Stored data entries
"""
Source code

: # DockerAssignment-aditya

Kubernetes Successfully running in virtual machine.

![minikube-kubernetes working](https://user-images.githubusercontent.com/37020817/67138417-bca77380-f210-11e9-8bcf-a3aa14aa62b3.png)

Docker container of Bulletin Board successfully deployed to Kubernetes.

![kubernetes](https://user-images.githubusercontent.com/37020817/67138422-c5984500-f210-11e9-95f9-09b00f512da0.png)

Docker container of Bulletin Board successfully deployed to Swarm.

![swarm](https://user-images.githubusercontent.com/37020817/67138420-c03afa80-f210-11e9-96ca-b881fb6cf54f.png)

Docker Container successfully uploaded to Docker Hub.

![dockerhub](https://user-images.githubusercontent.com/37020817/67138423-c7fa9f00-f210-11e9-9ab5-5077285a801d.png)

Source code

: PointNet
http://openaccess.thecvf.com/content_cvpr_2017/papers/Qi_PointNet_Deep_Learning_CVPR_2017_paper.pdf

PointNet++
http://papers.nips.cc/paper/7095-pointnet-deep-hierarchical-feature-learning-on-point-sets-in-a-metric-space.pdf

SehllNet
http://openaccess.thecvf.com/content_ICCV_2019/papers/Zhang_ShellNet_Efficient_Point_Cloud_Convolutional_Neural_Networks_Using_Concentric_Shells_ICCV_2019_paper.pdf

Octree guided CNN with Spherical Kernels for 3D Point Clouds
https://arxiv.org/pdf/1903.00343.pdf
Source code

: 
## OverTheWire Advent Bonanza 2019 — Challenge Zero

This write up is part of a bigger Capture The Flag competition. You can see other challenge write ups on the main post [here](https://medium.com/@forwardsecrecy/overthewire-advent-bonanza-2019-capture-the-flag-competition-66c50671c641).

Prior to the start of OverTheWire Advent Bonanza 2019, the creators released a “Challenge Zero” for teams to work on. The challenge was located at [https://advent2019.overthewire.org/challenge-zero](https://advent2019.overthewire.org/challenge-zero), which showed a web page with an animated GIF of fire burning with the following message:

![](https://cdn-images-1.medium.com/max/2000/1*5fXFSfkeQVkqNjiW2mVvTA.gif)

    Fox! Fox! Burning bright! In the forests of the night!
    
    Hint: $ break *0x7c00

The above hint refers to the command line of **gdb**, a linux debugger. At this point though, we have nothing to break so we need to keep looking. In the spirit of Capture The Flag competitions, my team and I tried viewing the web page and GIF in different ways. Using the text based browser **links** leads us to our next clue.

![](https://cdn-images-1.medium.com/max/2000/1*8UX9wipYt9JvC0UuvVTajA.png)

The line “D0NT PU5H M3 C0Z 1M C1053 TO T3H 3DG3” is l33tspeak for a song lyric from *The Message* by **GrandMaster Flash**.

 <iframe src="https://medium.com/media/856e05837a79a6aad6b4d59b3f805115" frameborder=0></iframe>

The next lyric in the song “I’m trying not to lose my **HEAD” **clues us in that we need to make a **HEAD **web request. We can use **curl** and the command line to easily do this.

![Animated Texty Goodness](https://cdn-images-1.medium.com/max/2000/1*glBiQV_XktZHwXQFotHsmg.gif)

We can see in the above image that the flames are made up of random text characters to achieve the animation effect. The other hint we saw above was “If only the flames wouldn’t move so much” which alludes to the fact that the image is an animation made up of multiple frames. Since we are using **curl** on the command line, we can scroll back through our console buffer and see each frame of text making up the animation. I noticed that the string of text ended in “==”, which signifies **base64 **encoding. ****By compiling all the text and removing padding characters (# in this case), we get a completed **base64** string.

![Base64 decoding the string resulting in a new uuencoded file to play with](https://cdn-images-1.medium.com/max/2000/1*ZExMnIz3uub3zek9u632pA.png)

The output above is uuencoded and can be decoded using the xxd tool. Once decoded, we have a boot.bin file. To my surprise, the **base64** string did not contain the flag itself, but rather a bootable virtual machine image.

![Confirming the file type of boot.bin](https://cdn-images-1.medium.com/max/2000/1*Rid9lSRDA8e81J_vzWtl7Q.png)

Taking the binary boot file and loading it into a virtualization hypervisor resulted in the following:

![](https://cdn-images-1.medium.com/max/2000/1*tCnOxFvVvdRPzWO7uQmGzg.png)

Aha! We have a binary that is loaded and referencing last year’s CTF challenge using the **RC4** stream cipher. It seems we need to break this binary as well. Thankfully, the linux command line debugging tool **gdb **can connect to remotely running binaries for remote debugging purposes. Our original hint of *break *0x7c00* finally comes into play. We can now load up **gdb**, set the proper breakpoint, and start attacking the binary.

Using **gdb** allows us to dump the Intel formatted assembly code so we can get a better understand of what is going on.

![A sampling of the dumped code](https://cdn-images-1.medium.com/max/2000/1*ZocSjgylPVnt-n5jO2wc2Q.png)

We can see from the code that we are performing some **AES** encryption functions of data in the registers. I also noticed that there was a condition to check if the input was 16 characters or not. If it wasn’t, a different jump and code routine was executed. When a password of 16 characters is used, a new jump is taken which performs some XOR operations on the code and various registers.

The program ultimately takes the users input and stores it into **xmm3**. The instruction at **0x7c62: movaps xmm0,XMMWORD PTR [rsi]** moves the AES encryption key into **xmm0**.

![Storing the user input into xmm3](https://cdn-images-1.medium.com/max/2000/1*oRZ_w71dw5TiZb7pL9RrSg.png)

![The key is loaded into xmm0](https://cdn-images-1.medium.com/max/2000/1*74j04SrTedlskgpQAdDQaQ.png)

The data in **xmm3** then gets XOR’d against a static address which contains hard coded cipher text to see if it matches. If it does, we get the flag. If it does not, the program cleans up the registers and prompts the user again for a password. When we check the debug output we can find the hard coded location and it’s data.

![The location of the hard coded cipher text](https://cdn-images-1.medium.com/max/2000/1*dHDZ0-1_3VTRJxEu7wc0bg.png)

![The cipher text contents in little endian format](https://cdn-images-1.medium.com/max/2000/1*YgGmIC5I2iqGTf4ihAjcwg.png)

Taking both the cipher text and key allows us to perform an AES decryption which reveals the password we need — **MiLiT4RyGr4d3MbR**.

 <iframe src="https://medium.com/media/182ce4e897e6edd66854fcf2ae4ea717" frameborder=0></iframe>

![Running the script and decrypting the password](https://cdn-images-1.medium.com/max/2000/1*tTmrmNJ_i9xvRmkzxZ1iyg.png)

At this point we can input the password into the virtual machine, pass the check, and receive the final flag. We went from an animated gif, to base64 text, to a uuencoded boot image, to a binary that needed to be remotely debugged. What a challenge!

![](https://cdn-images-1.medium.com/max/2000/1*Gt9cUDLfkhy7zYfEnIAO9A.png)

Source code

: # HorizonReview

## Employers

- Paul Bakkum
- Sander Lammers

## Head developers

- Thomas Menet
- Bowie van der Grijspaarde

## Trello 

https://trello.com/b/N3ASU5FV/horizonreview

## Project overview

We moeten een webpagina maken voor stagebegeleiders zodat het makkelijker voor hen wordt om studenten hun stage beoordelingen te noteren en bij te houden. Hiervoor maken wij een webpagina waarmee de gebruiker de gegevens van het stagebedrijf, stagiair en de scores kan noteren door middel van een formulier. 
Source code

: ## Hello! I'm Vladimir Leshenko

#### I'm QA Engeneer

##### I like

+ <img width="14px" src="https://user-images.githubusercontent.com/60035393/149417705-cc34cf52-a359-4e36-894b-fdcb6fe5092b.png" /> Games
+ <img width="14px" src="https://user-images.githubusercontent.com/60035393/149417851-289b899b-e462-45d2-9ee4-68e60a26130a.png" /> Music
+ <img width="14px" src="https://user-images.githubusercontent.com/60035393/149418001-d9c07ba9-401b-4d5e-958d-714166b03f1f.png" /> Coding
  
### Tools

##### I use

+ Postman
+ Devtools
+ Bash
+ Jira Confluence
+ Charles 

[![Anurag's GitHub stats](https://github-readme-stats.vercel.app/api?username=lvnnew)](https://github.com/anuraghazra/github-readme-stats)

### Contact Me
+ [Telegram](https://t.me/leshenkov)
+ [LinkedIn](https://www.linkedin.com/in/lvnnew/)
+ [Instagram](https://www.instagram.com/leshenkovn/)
"""
-- PROBLEM REQUIREMENTS --
Would you report every line of the entries above containing the word "media"?

-- THE COMPLETED TASK --
 <iframe src="https://medium.com/media/856e05837a79a6aad6b4d59b3f805115" frameborder=0></iframe>
 <iframe src="https://medium.com/media/182ce4e897e6edd66854fcf2ae4ea717" frameborder=0></iframe>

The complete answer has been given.